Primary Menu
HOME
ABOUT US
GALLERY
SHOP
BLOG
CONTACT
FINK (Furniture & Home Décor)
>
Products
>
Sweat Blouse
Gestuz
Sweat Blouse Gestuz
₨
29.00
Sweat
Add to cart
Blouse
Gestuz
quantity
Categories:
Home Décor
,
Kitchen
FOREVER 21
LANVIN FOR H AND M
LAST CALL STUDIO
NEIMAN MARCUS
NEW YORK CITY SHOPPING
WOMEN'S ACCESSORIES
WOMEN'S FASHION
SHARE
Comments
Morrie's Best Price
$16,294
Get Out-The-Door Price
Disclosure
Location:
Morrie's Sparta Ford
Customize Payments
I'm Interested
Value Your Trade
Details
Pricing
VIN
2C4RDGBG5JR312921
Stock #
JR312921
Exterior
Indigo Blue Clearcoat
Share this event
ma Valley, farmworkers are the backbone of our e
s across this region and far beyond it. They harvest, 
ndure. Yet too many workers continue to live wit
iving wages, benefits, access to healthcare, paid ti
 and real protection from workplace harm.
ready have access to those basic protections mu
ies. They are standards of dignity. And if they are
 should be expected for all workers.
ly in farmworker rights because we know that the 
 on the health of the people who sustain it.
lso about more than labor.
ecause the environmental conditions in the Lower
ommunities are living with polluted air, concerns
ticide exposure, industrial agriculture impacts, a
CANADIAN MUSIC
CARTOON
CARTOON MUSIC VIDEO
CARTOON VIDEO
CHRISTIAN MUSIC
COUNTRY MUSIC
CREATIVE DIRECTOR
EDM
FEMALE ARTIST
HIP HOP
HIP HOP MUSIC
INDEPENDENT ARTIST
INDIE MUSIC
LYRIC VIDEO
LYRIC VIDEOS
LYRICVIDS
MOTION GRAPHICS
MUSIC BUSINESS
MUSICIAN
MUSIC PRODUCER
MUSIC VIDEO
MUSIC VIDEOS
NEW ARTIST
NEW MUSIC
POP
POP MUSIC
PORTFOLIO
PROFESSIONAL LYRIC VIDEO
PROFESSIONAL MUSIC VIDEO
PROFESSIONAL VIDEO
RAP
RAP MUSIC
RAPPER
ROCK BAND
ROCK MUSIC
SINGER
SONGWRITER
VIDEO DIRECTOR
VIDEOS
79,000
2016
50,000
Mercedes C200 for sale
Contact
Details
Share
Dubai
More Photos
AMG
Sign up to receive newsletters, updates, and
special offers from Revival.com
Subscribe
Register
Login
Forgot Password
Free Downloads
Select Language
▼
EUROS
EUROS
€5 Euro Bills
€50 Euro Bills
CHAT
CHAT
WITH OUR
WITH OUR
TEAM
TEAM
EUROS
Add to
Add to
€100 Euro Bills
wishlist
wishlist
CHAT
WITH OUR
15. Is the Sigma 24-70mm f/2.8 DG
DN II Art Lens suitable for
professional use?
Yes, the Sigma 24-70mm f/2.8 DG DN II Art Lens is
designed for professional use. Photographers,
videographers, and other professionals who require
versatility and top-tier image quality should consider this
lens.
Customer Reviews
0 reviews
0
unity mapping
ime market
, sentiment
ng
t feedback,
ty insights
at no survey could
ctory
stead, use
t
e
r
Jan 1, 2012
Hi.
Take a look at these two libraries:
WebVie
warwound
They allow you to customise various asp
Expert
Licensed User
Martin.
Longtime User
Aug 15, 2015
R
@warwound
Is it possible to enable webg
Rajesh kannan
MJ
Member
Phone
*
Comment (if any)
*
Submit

========================================

Retype every line of the rows without any change, from the very first line through the line containing "Morrie's Sparta Ford", including that line.

Primary Menu
HOME
ABOUT US
GALLERY
SHOP
BLOG
CONTACT
FINK (Furniture & Home Décor)
>
Products
>
Sweat Blouse
Gestuz
Sweat Blouse Gestuz
₨
29.00
Sweat
Add to cart
Blouse
Gestuz
quantity
Categories:
Home Décor
,
Kitchen
FOREVER 21
LANVIN FOR H AND M
LAST CALL STUDIO
NEIMAN MARCUS
NEW YORK CITY SHOPPING
WOMEN'S ACCESSORIES
WOMEN'S FASHION
SHARE
Comments
Morrie's Best Price
$16,294
Get Out-The-Door Price
Disclosure
Location:
Morrie's Sparta Ford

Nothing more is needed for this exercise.